Hektik und Stress auf der Baustelle nannten auch Arbeiter einer Großbaustelle in Essen als möglichen Grund für den Unfall in Grevenbroich, die von Fernsehteams nach Ihrer Meinung dazu befragt wurden.

Reporter der Fernsehnachrichtensendung WDR aktuell besuchten und interviewten einen der verletzten Bauarbeiter im Krankenhaus in Dormagen. Jan Kubanda, 38 Jahre alt, arbeitete als Vorarbeiter auf dem Gerüst, als der Unfall geschah. Er erlitt schwere Prellungen vom Kopf bis zu den Füßen und berichtet, dass er in seinem Sicherungsseil in etwa 100 Meter Höhe hängen geblieben war. Er sagte, dass er zu dem Zeitpunkt des Unglücks eigentlich längst zu Hause bei seiner Frau und seinen drei Kindern in der Slowakei hätte sein wollen. Er blieb aber länger auf der Baustelle, weil sich gewisse Probleme ergeben hatten und er helfen wollte, diese zu lösen.
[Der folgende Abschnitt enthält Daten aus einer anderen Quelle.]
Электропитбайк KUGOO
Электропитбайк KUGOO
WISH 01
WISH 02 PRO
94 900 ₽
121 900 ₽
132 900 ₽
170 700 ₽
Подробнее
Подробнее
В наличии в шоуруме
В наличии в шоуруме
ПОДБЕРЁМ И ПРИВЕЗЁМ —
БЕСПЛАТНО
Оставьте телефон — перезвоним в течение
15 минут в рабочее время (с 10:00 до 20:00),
Er hofft, dass er bald zu seiner Familie zurückkehren kann. Das Schlimmste seien nicht die körperlichen Verletzungen, sondern dass in seinem Kopf ständig der Film über die schrecklichen Geschehnisse, die drei seiner Kollegen das Leben kosteten, abliefe.

Ein weiteres Indiz dafür, dass die Sicherheitsvorschriften auf der Baustelle möglicherweise nicht ganz so ernst genommen werden, ist die Tatsache, dass es am 3. September dieses Jahres bereits zu einem tödlichen Arbeitsunfall auf der Baustelle kam. Ein 51jähriger Arbeiter stürzte von einem Gerüst zehn Meter in die Tiefe und zog sich dabei tödliche Verletzungen zu.

Die Aufschrift auf dem Schild an der Baustelleneinfahrt mit dem Spruch "Wir möchten, dass Sie gesund wieder nach Hause kommen", muss vielen Arbeitern inzwischen als blanker Zynismus erscheinen.